Dieci anni fa, uno studio della Commissione Europea evidenziava che “un aumento di dieci punti percentuali dell’aliquota sulle società di paesi ad alto reddito, riduce il salario lordo medio annuo del 7%”.
Una ricerca ufficiale americana del 2009 rilevava a livello nazionale: “I lavoratori di imprese pienamente sindacalizzate usufruiscono approssimativamente del 54% dei vantaggi da bassi tassi di imposta sulle aziende”.
Uno studio effettuato in Germania nel 2015 indicava che “i lavoratori sostengono circa il 40% del carico fiscale totale”, precisando che il dato si collocava più in basso nel caso di accordi aziendali ad hoc.
L’Ufficio del bilancio del Congresso ha stimato che la percentuale del carico fiscale pagato dalle imprese in relazione ai lavoratori potrebbe arrivare a superare il 70% del costo fiscale aziendale.
Alla luce di dati contraddittori, in molti si fa strada l’idea che il fisco aziendale leggero produca vantaggi sia per le imprese che per i lavoratori, generando di fatto la crescita del salario netto e sostenendo quindi i consumi. Ne guadagnerebbe il ciclo economico che raccoglierebbe più capitali da reinvestire.

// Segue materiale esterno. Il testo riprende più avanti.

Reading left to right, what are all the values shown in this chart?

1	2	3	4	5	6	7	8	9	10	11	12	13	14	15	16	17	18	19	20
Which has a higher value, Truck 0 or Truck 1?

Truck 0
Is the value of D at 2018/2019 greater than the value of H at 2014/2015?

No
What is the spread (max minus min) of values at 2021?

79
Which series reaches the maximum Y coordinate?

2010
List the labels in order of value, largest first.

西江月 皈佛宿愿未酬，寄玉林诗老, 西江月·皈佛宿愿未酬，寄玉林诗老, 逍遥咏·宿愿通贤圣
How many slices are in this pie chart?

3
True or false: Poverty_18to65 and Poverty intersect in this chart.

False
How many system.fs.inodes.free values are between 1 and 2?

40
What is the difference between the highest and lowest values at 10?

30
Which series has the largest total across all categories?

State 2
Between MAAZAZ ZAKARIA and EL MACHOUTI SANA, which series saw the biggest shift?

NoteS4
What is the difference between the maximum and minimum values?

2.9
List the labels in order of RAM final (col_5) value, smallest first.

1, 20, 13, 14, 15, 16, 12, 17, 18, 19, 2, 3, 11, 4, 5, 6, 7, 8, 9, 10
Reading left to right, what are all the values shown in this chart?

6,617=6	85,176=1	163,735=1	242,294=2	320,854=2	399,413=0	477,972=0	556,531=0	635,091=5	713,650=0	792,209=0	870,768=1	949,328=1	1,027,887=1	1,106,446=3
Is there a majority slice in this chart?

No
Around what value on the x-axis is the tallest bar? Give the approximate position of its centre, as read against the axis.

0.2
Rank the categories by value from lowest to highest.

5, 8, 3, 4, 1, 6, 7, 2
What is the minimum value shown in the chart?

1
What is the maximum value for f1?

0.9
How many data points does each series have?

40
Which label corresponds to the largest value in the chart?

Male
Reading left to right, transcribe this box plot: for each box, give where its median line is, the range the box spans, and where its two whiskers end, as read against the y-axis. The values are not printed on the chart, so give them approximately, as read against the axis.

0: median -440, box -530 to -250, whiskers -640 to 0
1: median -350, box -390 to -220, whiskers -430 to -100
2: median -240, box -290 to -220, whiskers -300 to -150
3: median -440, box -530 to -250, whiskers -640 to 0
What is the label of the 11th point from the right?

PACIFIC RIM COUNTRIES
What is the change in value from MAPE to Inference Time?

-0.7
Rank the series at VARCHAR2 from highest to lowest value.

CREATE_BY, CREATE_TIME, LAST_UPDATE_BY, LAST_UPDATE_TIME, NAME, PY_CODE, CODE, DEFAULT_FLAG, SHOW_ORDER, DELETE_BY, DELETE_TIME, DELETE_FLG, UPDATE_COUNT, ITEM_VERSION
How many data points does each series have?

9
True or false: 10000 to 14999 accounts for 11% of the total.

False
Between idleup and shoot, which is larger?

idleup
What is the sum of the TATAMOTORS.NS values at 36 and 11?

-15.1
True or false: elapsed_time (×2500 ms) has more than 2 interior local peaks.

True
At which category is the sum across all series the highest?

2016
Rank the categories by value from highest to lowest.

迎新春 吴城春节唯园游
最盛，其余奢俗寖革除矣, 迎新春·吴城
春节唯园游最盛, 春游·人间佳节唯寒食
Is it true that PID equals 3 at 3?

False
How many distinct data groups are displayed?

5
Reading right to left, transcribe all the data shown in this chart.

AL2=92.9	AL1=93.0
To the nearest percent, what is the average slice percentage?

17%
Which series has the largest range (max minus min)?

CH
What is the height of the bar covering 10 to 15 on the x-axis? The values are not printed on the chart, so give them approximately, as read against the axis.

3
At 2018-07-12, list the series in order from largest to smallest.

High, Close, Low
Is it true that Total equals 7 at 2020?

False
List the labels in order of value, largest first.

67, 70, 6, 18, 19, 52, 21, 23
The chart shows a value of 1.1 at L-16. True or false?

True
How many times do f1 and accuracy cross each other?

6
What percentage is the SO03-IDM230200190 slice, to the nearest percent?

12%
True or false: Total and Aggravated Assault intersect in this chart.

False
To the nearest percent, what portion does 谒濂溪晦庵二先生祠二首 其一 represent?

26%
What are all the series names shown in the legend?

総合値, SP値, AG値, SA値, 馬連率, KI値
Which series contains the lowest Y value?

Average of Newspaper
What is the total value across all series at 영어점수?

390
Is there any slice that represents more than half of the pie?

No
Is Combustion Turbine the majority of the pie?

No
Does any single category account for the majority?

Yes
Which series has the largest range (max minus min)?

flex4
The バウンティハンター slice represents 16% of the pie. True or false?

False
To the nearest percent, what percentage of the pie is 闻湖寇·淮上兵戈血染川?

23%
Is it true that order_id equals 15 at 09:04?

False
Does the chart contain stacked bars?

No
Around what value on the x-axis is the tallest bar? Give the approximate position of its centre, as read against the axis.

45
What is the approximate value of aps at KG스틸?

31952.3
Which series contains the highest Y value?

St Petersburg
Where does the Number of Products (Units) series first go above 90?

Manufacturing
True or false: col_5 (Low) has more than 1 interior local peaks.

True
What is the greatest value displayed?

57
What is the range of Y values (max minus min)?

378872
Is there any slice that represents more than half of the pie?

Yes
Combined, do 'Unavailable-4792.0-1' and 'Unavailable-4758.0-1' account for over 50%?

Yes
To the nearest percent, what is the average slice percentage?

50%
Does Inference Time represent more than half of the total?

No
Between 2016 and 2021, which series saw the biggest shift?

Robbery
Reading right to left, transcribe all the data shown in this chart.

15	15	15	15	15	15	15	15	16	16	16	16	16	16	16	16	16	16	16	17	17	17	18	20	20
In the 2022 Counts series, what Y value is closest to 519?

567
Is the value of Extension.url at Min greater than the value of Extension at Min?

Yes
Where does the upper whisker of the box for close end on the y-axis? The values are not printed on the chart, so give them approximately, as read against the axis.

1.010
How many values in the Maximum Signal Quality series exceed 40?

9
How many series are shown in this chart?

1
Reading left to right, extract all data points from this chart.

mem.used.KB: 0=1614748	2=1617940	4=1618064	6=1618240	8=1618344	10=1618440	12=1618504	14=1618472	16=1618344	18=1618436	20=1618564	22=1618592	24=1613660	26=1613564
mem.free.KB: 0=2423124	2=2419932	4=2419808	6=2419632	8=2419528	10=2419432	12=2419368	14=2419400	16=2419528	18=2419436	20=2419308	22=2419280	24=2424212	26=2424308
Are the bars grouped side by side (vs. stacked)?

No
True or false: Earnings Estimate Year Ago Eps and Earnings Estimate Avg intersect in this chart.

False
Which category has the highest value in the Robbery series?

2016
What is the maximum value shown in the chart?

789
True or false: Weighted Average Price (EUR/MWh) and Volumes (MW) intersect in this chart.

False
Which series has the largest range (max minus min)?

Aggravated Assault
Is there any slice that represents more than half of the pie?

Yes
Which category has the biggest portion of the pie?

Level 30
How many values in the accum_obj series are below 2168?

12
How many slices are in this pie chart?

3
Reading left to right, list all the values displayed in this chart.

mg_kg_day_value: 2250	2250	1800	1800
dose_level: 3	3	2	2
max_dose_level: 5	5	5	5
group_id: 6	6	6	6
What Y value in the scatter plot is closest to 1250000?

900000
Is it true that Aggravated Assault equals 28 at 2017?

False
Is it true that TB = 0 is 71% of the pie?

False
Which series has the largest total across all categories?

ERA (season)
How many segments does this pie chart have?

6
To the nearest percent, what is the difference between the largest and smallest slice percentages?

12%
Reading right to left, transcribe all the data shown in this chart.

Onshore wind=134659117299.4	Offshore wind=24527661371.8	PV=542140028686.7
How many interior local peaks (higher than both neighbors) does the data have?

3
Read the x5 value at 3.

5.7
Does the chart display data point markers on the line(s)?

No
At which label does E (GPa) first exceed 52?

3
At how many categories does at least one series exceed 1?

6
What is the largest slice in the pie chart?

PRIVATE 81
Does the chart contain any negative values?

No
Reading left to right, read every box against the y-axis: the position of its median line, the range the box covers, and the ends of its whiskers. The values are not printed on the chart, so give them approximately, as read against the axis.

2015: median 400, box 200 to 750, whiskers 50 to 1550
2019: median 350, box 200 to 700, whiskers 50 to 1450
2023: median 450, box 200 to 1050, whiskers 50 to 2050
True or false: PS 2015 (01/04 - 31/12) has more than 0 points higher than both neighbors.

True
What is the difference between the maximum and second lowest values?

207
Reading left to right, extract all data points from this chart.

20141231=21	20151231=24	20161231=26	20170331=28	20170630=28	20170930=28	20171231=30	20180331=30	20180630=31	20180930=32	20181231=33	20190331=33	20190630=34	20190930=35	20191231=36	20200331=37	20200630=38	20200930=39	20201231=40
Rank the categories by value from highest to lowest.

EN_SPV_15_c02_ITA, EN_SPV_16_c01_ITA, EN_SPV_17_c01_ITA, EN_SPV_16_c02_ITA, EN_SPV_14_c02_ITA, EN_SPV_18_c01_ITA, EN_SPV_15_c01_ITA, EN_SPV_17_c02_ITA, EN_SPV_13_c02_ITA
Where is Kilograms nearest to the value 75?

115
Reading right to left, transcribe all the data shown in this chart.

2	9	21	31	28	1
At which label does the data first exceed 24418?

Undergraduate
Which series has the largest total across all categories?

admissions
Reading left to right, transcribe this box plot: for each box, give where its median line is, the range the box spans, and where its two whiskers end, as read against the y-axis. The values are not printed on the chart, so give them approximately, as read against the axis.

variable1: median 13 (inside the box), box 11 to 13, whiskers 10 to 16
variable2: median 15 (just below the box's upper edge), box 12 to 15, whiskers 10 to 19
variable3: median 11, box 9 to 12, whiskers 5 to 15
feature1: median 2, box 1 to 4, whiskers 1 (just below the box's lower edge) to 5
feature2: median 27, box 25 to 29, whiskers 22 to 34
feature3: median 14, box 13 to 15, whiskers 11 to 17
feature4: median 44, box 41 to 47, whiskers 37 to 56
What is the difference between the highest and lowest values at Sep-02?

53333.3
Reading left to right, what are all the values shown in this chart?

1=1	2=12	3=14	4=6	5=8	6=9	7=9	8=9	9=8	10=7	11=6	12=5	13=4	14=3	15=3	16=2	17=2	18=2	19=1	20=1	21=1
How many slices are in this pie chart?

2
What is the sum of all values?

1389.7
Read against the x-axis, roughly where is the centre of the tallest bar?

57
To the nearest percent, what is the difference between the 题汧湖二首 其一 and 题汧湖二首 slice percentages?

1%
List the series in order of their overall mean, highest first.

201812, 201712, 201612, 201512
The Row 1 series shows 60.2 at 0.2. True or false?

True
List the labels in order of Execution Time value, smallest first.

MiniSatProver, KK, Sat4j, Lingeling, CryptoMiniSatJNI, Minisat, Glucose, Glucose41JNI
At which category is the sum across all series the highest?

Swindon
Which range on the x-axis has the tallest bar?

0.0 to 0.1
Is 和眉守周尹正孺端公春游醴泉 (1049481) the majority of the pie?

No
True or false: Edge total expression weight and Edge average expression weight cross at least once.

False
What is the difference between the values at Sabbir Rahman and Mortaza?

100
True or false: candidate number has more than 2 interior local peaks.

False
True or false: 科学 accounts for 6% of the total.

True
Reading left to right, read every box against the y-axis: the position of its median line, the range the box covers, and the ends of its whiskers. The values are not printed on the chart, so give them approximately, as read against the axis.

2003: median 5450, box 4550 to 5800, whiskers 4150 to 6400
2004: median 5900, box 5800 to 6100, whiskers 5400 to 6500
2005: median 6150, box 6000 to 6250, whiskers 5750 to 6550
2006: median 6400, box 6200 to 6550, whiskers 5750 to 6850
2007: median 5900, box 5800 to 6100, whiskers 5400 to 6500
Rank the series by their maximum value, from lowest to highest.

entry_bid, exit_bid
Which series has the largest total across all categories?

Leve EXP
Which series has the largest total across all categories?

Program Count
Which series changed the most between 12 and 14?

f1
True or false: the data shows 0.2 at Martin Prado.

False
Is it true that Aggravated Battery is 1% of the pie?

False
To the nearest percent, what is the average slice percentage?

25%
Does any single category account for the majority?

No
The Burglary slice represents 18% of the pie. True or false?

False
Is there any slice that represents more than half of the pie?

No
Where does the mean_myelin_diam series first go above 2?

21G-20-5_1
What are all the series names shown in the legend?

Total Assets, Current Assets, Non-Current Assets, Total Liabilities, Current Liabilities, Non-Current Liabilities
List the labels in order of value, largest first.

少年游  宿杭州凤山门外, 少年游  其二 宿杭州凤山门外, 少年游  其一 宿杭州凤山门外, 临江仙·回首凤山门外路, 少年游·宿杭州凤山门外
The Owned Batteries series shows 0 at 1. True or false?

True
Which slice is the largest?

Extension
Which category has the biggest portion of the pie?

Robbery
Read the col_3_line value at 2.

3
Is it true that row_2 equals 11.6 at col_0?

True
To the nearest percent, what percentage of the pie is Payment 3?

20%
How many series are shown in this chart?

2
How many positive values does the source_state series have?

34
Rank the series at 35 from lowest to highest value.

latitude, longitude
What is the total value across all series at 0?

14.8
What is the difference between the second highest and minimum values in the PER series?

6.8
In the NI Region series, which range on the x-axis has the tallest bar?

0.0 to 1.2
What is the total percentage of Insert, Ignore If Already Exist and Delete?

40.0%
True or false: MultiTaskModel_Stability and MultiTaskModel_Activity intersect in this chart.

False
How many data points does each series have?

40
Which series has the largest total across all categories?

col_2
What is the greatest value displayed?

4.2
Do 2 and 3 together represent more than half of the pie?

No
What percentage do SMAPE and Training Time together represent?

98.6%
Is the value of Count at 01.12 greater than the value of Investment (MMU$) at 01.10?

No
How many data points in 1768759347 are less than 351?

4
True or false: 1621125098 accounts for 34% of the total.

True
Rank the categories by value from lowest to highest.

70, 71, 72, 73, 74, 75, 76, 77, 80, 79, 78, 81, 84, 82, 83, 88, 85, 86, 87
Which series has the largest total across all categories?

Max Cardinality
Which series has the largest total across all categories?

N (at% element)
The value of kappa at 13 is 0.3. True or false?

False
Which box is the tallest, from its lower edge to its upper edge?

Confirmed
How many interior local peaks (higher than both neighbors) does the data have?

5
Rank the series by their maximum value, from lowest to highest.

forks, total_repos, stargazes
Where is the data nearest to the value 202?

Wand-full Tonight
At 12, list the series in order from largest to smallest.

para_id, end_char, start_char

Per chi ragiona in questo modo, le imposte sul reddito delle società sono, nella migliore delle ipotesi, una tassa furtiva pagata di fatto dai lavoratori. Nella peggiore delle ipotesi, un fattore di debilitazione degli investimenti. Peraltro, negli Stati Uniti, il tasso combinato federale e statale delle imposte sul reddito arriva quasi al 40%.
Resta che le imposte sul reddito delle società sono considerate da diversi economisti autentico ostacolo alla crescita, e i repubblicani americani non perdono occasione per richiamare quelle posizioni.
Un gran numero di esponenti democratici resta comunque preoccupato dalle misure fiscali che Trump si appresterebbe ad assumere. Ritengono che i grandi tagli fiscali che saranno regalati alle imprese, peggioreranno notevolmente la posizione fiscale dell’America e determineranno tagli ai programmi di spesa a favore dei poveri. Secondo loro, il taglio delle imposte dovrebbe eventualmente essere collegato ad impegni precisi delle imprese ad ampliare la base imponibile complessiva attraverso aumenti salariali, ad investire maggiormente in settori strategici e sociali, a rimpatriare profitti e divisioni aziendali, a ridurre evasione e money laundering in paradisi fiscali.
Nel dibattito, è utile richiamare come Gran Bretagna e Canada stiano mostrando che è possibile ridurre sensibilmente i tassi sulle imprese senza ridurne significativamente i ricavi, almeno come dato percentuale del Pil.